Впереди замелькали станционные огоньки; раздался протяжный свисток, и поезд медленно подошел к дебаркадеру.
Мы вышли на станцию Бологое. «Здесь должна разыграться комедия, не дай Бог, чтобы конец ее был трагический», — невольно подумал я.
На станции было пусто; до прихода московского поезда оставалось более трех часов. Кроме нас, поодаль, за отдельным столиком, спиной к нам сидели какие-то два индивидума, на которых я не обратил внимания, занявшись пожарской котлетой.
Подали чай; отец, выпив полстакана, как-то внезапно встал со стула и направился к двери; тотчас же отодвинулись стулья от соседнего стола, и два незнакомца направились, не спеша, по следам отца.

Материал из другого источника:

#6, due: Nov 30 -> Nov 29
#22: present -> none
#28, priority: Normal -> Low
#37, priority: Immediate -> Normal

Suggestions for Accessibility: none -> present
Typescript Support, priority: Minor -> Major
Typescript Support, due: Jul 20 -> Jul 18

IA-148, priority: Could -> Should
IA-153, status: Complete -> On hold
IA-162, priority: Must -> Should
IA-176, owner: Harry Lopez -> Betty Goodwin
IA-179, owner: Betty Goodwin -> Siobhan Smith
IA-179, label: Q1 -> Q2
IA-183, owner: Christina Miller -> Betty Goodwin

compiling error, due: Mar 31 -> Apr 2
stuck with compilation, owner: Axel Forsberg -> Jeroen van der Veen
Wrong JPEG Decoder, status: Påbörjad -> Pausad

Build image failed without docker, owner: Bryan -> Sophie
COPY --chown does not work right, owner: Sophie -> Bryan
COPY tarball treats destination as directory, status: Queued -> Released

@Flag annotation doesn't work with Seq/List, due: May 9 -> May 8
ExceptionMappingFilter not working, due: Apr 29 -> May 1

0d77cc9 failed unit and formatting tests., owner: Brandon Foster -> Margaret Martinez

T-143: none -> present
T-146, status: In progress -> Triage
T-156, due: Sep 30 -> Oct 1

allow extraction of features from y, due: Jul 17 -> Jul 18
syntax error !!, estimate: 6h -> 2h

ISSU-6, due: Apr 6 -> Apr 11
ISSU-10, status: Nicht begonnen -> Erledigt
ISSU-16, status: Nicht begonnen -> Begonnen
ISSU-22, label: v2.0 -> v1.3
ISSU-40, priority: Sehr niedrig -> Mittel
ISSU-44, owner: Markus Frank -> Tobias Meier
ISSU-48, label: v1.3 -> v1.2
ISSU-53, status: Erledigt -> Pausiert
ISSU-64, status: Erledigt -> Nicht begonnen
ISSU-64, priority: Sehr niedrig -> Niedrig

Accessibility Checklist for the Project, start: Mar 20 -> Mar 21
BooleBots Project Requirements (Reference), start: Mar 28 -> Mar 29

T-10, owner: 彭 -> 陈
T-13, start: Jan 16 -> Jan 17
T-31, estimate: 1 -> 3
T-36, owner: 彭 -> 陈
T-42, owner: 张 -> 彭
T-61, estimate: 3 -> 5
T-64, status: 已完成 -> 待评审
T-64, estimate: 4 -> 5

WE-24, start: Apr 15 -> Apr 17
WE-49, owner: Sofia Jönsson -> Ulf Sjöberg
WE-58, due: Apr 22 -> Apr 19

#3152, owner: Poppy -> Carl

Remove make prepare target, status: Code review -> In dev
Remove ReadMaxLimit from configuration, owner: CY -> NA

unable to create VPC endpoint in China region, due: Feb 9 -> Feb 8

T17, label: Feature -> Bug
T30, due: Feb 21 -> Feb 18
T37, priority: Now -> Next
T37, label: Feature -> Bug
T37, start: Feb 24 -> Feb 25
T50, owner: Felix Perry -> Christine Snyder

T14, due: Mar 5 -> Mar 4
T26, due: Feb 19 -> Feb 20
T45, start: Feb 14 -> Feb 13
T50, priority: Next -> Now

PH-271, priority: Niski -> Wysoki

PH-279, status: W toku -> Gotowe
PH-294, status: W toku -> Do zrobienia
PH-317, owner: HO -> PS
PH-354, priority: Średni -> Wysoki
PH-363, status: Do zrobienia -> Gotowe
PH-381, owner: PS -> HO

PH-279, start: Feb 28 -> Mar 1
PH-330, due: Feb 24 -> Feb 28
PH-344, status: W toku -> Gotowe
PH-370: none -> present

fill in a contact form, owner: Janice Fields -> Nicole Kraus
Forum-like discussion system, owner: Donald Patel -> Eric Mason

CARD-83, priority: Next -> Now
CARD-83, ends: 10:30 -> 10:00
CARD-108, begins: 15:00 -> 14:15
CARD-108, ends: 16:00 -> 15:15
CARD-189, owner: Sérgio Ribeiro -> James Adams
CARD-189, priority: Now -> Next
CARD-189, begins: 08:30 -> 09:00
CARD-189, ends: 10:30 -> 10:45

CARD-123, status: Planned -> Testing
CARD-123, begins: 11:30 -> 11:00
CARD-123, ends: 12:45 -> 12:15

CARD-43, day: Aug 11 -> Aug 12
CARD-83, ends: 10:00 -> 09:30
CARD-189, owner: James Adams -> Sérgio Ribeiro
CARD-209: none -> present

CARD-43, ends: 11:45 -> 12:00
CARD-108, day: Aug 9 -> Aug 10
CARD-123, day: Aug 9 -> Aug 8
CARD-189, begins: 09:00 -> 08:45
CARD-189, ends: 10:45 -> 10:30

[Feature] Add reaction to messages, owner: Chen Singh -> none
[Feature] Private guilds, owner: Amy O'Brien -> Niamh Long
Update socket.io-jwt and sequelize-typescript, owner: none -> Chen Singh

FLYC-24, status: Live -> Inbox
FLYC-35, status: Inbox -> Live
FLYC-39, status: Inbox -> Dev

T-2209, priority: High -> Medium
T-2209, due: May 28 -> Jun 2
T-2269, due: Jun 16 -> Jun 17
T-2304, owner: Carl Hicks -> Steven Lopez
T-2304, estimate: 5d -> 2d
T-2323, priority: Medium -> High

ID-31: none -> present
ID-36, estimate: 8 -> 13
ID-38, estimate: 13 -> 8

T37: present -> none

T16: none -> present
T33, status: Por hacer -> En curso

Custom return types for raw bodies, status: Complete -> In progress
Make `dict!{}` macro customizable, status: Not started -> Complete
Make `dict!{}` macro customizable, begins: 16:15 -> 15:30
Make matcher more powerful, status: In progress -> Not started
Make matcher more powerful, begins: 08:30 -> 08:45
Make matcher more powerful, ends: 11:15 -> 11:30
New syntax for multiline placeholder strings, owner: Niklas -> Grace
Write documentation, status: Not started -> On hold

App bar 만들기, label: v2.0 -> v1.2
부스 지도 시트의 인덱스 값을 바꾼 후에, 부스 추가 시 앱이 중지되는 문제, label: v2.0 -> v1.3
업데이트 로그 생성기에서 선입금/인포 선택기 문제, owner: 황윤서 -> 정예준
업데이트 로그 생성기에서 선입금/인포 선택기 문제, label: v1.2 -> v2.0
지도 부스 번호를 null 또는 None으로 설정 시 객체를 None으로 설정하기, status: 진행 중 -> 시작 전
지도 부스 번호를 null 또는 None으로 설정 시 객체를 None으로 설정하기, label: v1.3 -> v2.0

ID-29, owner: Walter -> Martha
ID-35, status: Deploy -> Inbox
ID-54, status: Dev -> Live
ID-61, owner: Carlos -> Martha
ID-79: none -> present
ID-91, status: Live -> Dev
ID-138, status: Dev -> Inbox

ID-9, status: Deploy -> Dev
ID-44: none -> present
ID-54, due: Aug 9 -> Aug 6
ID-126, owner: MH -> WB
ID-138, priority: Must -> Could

— Ба, да это ведь Руткевич, а с ним агент Серенко, неправда ли, Ольга Семеновна?
Та молча кивнула головой.
На Руткевиче был одет щегольской охотничий костюм, на голове красовалась поярковая шляпа с синим пером, этот костюм весьма шел к тонкому профилю его лица, окаймленного роскошной, старательно расчесанной черной бородой. Никто не мог бы заподозрить в этом барине-охотнике чиновника сыскной полиции.